C’est fondamental, car dans l’idée de transmission il y a l’idée d’avoir reçu et l’idée de rendre. Dans mon enfance compliquée, j’ai vu les enfants de l’assistance publique très malheureux. C’est pour cela qu’avec ma femme, nous avons créé l’association La Source en 1991. En tant qu’adulte, je peux apprendre à donner un sens, à montrer comment la poésie fonctionne, leur donner ça, pour qu’eux-mêmes aient envie de faire des choses actives et non passives. Les artistes participant à la Source ne sont pas là pour apprendre à peindre ou à dessiner aux enfants, mais pour leur transmettre cet état d’esprit de création, de disponibilité, de responsabilité d’ouverture aux choses.

Est-ce le même but que vous cherchez à donner avec votre exposition?

Bien sûr, je crois que c’est Cocteau qui a dit « L’art est absolument nécessaire, mais nul ne sait à quoi. ».

Portrait Gérard Garouste
Le rabbin et le nid doiseaux – Gérard Garouste
Gérard Garouste vu par Sophie Duplaix

La commissaire de l’exposition consacrée à Gérard Garouste au Centre Pompidou, Sophie Duplaix, livre sa vision de cet artiste atypique qui, depuis plus de cinquante ans, est resté attaché à la peinture figurative.

 

Pourquoi le Centre Pompidou consacre une exposition en 2022 à Gérard Garouste ?

Gérard Garouste est l’un des plus importants peintres français. Il est aujourd’hui âgé de 76 ans. Il relève de notre mission, en tant qu’institution muséale nationale, de valoriser le travail de nos artistes. Gérard Garouste n’appartient à aucun courant, c’est une personnalité très atypique, d’une grande richesse tant sur le plan artistique qu’intellectuel, et même social, grâce à l’association La Source qu’il a créée il y a 30 ans.

Comment voyez-vous son attachement à la peinture figurative ?

Son attachement revendiqué à
la peinture figurative est un cheval de bataille qui lui a coûté, à un
moment donné, l’incompréhension d’une certaine part de la critique. Inversement, beaucoup de collectionneurs sont fascinés par son œuvre, même si elle ne se livre pas d’emblée. Sa représentation de la figure humaine bouscule, dérange, mais stimule tout à la fois, avec ses déformations, ses torsions, ses aberrations.

Pouvez-vous nous expliquer le parcours de l’exposition ?

J’ai choisi un parcours chrono-thématique, car même si l’artiste travaille plutôt par séries, la chronologie n’est pas absolument stricte et certains thèmes sont récurrents, comme celui de Don Quichotte par exemple.
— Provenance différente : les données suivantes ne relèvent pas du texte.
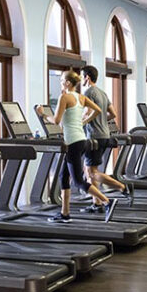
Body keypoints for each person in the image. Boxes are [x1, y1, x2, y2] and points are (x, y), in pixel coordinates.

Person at [36, 70, 116, 222]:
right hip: (81, 140)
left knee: (79, 181)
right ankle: (65, 214)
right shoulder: (81, 97)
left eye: (61, 80)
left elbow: (56, 120)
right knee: (63, 176)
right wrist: (84, 121)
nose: (60, 82)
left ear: (67, 83)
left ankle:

Qu’est-ce que le visiteur découvre ?

Ce qui va surtout être une découverte pour le public, c’est de pouvoir appréhender l’œuvre dans son entier, déroulée de la fin des années 1960 au début des années 2020. Le public de Garouste est partagé – je force un peu le trait – entre un attachement aux grandes toiles des années 1980, et une adhésion inconditionnelle aux peintures à partir des années 2000, nourries de références aux études talmudiques, pour lesquelles Gérard Garouste s’est passionné. Donner à voir la cohérence du parcours de l’artiste et réconcilier ces deux publics est l’ambition de cette rétrospective.

Que représente Gérard Garouste pour les plus jeunes générations d’artistes ?

Gérard Garouste est un artiste très respecté des jeunes générations, entre autres pour sa façon de s’être tenu en retrait des diktats et des modes. C’est un artiste libre, et en cela, un vrai modèle pour les plus jeunes artistes. Son amour de la transmission l’a conduit à proposer dans une galerie non loin du Centre Pompidou, une exposition, à quatre mains avec un tout jeune artiste, autour de La Méguila d’Esther. Dans l’esprit de Garouste, cette présentation s’inscrit parfaitement dans la continuité de sa rétrospective.